## Request 1
Using the issue on SAVE_EPOCH/RESYNC below, decide whether each statement agrees with it: (a) the shadow stack in heap memory has integrity protection; (b) saving insn_fpe_key in the shadow stack extends its lifetime to the whole function call or epoch; (c) restoring registers by themselves lets the next instruction decrypt correctly. For each, answer yes or no and quote the deciding words.

VM: SAVE_EPOCH/RESYNC incompatible with doc 16 forward-secrecy — defer to v2

[scc-tw]

Problem

Doc 16 rev.8 introduces per-instruction key ratcheting with forward secrecy (insn_fpe_key destroyed after each instruction via explicit_bzero). The SAVE_EPOCH / RESYNC opcodes (doc 15 §7, exception handling / timeline branching) fundamentally conflict with this model.

Four systemic risks identified

1. Forward secrecy degradation: Saving insn_fpe_key in the shadow stack (heap) extends the key lifetime from ~nanoseconds (1 instruction) to the entire function call / epoch duration. Memory dump during this window recovers the historical key.

2. State injection attack: Shadow stack in heap memory lacks integrity protection. Without AEAD, an attacker can overwrite saved_insn_fpe_key + encoded register snapshot with crafted values, injecting arbitrary register state at RESYNC time.

3. State machine desync: Restoring registers without restoring enc_state (SipHash decryption chain) and bb_chain_state (BB forward-secrecy chain) causes the next instruction decryption to produce garbage. All three cryptographic state chains must be restored atomically.

4. Fingerprint entanglement discontinuity: RESYNC injects historical register values into the current fingerprint chain, creating a discontinuity exploitable for chosen-plaintext analysis of Speck64/128.

## Data supplied

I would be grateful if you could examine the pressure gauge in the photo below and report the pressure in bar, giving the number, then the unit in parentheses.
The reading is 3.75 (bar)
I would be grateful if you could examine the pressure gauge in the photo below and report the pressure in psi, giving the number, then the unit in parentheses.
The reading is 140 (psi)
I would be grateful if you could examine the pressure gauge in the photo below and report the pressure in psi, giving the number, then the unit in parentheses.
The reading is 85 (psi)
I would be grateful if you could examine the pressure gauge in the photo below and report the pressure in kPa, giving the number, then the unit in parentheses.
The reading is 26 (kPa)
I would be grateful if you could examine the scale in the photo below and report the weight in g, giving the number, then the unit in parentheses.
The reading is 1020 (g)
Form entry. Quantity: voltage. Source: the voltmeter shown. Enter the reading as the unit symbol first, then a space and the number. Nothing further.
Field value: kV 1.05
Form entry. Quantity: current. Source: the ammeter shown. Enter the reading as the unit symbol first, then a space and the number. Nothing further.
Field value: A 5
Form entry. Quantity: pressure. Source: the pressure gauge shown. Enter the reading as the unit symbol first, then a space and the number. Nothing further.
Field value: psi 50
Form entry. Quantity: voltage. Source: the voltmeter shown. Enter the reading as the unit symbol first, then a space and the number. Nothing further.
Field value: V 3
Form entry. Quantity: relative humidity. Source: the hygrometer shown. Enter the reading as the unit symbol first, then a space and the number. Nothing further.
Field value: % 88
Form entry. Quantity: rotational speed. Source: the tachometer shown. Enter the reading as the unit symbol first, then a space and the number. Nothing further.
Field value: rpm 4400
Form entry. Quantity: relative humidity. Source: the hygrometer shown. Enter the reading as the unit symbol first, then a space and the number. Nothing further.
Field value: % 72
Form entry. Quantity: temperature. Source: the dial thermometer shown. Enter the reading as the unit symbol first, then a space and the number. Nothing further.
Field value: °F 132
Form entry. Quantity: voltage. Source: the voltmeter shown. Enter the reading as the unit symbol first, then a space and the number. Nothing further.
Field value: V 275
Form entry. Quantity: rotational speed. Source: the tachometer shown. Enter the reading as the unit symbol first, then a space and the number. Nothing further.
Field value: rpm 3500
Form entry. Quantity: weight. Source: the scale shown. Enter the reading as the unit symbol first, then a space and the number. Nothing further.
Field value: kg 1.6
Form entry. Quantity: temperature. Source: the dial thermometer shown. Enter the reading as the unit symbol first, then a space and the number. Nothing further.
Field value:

## Request 2
Extract the rows above, starting at the first row and ending at the line that contains "The reading is 1020 (g)", with both of those lines included. Copy each line without any change.

## Solution 1
(a) No: "Shadow stack in heap memory lacks integrity protection."
(b) Yes: "extends the key lifetime from ~nanoseconds (1 instruction) to the entire function call / epoch duration"
(c) No: "Restoring registers without restoring enc_state (SipHash decryption chain) and bb_chain_state (BB forward-secrecy chain) causes the next instruction decryption to produce garbage."

## Solution 2
I would be grateful if you could examine the pressure gauge in the photo below and report the pressure in bar, giving the number, then the unit in parentheses.
The reading is 3.75 (bar)
I would be grateful if you could examine the pressure gauge in the photo below and report the pressure in psi, giving the number, then the unit in parentheses.
The reading is 140 (psi)
I would be grateful if you could examine the pressure gauge in the photo below and report the pressure in psi, giving the number, then the unit in parentheses.
The reading is 85 (psi)
I would be grateful if you could examine the pressure gauge in the photo below and report the pressure in kPa, giving the number, then the unit in parentheses.
The reading is 26 (kPa)
I would be grateful if you could examine the scale in the photo below and report the weight in g, giving the number, then the unit in parentheses.
The reading is 1020 (g)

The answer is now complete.